Growing Older: Degenerative disorders such as osteoarthritis, spinal stenosis, and degenerative disc disease directly affect the spine.
- Osteoarthritis, a common joint disorder, causes progressive deterioration of cartilage. The body reacts by forming bone spurs that affect joint motion.
- Spinal stenosis causes the small nerve passageways in the vertebrae to narrow, compressing and trapping nerve roots. Stenosis may cause neck, shoulder, and arm pain, as well as numbness, when these nerves are unable to function normally.
- Degenerative disc disease can cause reduction in the elasticity and height of intervertebral discs.

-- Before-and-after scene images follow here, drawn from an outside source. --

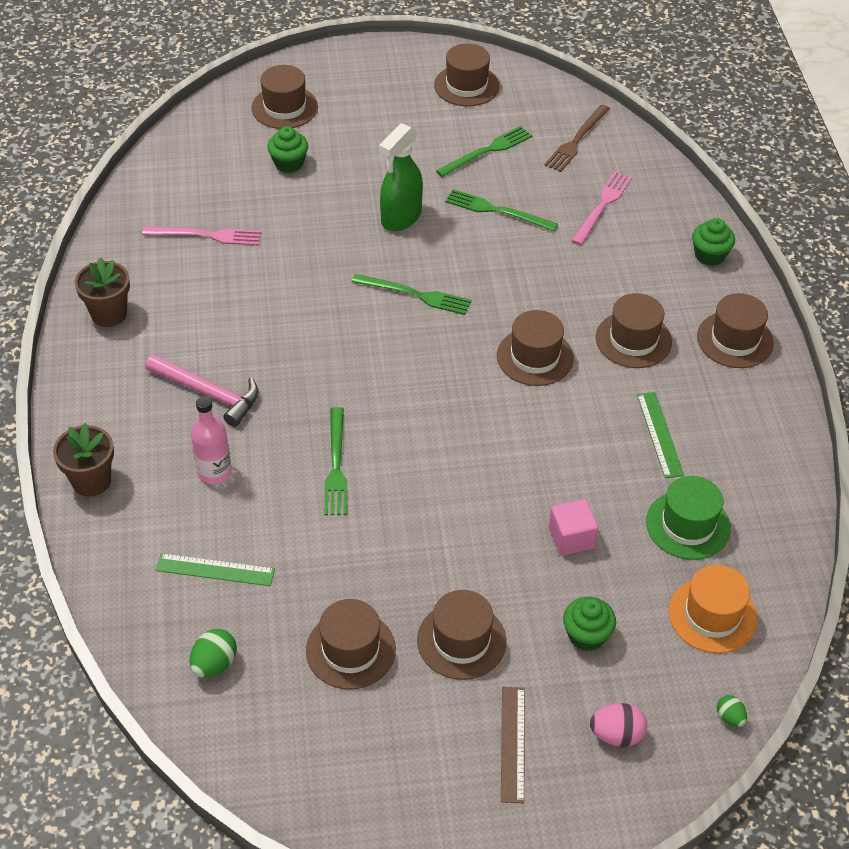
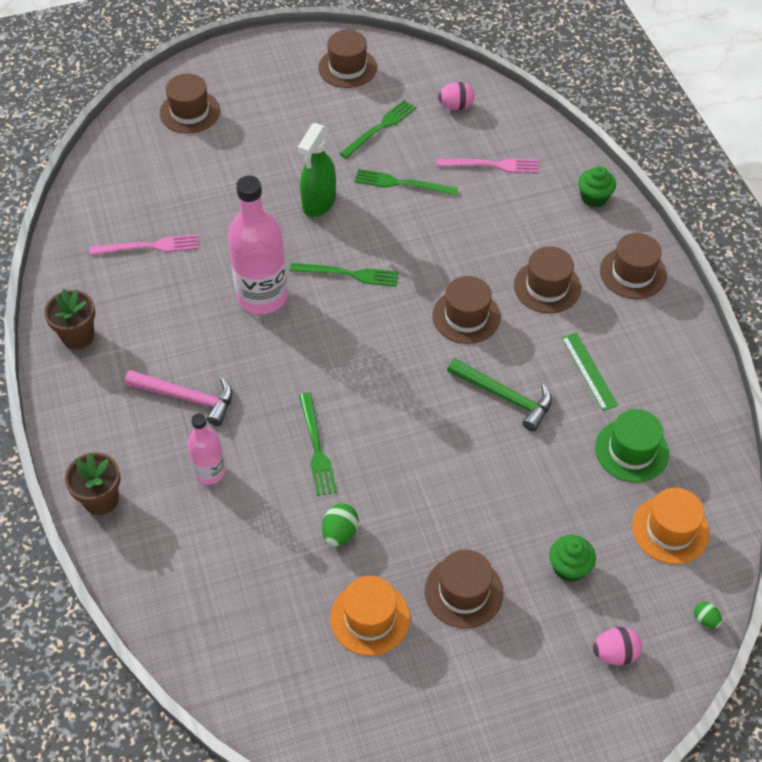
camera: 10 degrees left, 5 degrees up
(214, 664) = (253, 653): green egg -> green egg (340, 533)
(215, 570) = (232, 564): green ruler -> none
(289, 163) = (206, 165): green cupcake -> none
(315, 303) = (262, 296): none -> pink bottle
(350, 650) = (370, 618): brown hat -> orange hat
(512, 743) = (529, 678): brown ruler -> none
(557, 446) = (505, 397): none -> green hammer
(571, 538) = (536, 480): pink cube -> none
(577, 140) = (456, 106): brown fork -> pink egg
(602, 206) = (492, 165): pink fork -> pink fork turned 75 degrees clockwise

Over time, a disc may bulge or herniate, causing tingling, numbness, and pain that runs into the arm.
Daily Life: Poor posture, obesity, and weak abdominal muscles often disrupt spinal balance, causing the neck to bend forward to compensate. Stress and emotional tension can cause muscles to tighten and contract, resulting in pain and stiffness. Postural stress can contribute to chronic neck pain with symptoms extending into the upper back and the arms.
There have been multiple studies regarding the safety of Chiropractic which have been shown to have minimal side effects, such as mild soreness. In contrast to the vast side effects of medications and surgery, Chiropractic is extremely safe. It is not only extremely effective in the treatment of neck pain, but one of the most cost effective options, with the least amount of risk. It should be the primary starting point in the evaluation of neck pain.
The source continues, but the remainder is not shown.